Monday, Aug. 08, 1927
Sir Harry Flayed
Oh, when I was twenty-one!
When I was twenty-one!
I never had lots o' money,
but I always had lots of fun!
The words rollick. The little Scot prances and taps them out with his cane as he sings. Two plump, white knees twinkle below his kilt, and the Puckish smile of Sir Harry Lauder becomes as irresistible as the merry light in his grey eyes. Soon one more audience has succumbed to Scottish magic and is lilting the chorus joyously:
Oh, I was a har-r-rum sear-r-rum!
And my courtin' days begun
On the ver-r-ra, ver-r-ra, ver-r-ra NICHT!
When I was twenty-one. . . .
Could any man who has joined with Sir Harry Lauder in such a chorus shake off the spell sufficiently to speak ill of him ? Sir Harry's friends would doubtless deny the possiblility; but in Edinburgh last week at a meeting of the Town Council, Mr. Councilman Gilzean struck the table a blow with his doubled fist and shouted:
". . . I say that no man has done more to bring Scotch songs into contempt than Harry Lauder! . . ."
The Council has been debating whether to confer "The Freedom of the City" on Sir Harry, and had heard several councilmen wax unetuous over his morale work during the World War, not forgetting to add that "his only son lies buried in a hero's grave."
Mr. Gilzean roundly said that Sir Harry Lauder has not only debased and vulgarized the songs of his country; but that "he portrays a type of Scotchman not found in the heavens above, on the earth beneath, or in waters under the earth." Waxing emphatic, Councilman Gilzean cried: "If that type of Scotchman ever went about Scotland in the flesh, we would pack him off to an asylum!"

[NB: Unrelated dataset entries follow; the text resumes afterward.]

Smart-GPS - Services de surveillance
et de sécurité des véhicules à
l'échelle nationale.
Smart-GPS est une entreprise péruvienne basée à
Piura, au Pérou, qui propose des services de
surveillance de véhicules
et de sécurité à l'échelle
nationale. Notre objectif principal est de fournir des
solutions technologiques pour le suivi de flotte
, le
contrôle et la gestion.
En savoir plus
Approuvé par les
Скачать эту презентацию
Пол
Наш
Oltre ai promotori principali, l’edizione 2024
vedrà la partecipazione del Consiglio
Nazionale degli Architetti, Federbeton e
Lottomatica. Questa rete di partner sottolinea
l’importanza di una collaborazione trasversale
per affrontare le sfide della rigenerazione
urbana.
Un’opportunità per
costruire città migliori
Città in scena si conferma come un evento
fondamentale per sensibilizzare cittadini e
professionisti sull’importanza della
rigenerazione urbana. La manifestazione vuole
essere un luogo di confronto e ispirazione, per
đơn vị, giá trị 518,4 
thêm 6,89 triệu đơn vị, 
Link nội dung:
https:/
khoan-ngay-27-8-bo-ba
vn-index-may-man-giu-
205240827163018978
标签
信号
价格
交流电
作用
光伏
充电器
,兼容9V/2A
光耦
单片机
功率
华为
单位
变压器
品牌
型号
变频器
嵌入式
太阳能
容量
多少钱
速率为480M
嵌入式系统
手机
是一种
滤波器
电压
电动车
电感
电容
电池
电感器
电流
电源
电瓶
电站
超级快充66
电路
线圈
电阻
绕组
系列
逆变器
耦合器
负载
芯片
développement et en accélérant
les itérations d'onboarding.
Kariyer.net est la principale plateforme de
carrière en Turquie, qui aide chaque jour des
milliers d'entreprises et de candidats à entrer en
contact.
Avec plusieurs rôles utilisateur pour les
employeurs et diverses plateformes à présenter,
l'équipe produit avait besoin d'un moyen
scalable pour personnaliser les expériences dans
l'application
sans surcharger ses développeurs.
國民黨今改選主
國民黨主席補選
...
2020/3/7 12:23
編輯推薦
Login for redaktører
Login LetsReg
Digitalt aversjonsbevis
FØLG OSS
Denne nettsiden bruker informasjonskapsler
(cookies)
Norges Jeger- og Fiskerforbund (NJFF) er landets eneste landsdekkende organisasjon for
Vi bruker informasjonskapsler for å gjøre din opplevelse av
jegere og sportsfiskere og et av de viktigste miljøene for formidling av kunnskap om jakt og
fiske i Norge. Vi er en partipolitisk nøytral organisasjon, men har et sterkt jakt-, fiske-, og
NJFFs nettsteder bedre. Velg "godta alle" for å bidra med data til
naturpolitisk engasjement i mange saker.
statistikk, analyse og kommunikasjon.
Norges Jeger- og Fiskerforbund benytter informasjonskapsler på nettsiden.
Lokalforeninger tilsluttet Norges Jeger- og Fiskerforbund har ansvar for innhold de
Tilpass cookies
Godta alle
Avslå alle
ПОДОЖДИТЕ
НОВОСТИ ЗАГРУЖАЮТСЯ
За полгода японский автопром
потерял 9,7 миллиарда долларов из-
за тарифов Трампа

Since many people do find Sir Harry Lauder's performances wholly or in part distasteful, what are his obnoxious points? Partial list: 1) His habit of performing character sketches between his songs in which the "character" is supposed to be, for example, an idiot boy who constantly wipes his nose with gusto on a homespun sleeve; 2) Sir Harry's habit of "forcing" new songs written by himself (and for sale in the lobby) on an audience which gives vocal and unmistakable signs that it wants chiefly his "old favorites"; 3) the extreme conceit and cocksureness with which Sir Harry presumes to address his audiences, a mannerism which delights some proletarian* hearers, but causes many sturdy citizens quietly to withdraw; 4) the primitive range and calibre of Sir Harry's voice, which, while it is the very touchstone of his magic, also bears testimony at every note to his oft repeated boast: "I've never done anything for my voice but smoke and drink when I felt so inclined."
No doubt the Town Councilmen at Edinburgh are as fit to judge Sir Harry as any men alive, and their final verdict last week, was to decree that he shall receive the Freedom of the City. They know that Sir Harry has at least earned what is his. They know that as a boy of eleven he spent twelve hours a day combing flax for two shillings and a penny per week (60-c-). They know that he was working as a coal miner in 1894 and earning only seven shillings and sixpence an evening extra when he went out to sing in some seamen's tavern or cheap music hall. "When his antecedents are allowed for, the alleged 'vulgarity,' 'stinginess' and 'conceit' of Sir Harry Lauder cannot weigh much in the scale against him."
Two days after the Town Council had acted, in Edinburgh, a telegraph instrument began to click at Dunoon, Scotland. Soon the Councilmen were scanning newspapers which made them feel that their favorable decision had barely saved the Council on the brink of a horrible misstep. They read that there had died in Dunoon, after an operation at first pronounced "successful," the universally esteemed Lady Lauder.
Annie Vallance was the daughter of one of Harry Lauder's first employers. He has said: "I began going with Annie when I was 14 (and she 12)." Said he, proposing, "Annie, if y'll marry me, I'll make you a Lady some day." Said she to her coal-miner suitor, "I'll have you anyway, Harry, Lady or no Lady."
Thirty-seven years has been the span of their married life, and for eight years they have been Knight and Lady. Meanwhile all the world has learned to carol a song which Sir Harry is believed to have written during his courting days:
Oh, I love a lassie,
A bonny, bonny lassie!
She's as pure as the lily in the dell!
She's as sweet as the heather,
The bonny bloomin' heather!
Mary, ma Scotch blue bell.
*Cicero defined a "proletarin (Latin Proletarius) as "a citizen fo the lowest class who serves the state only by being a father of children."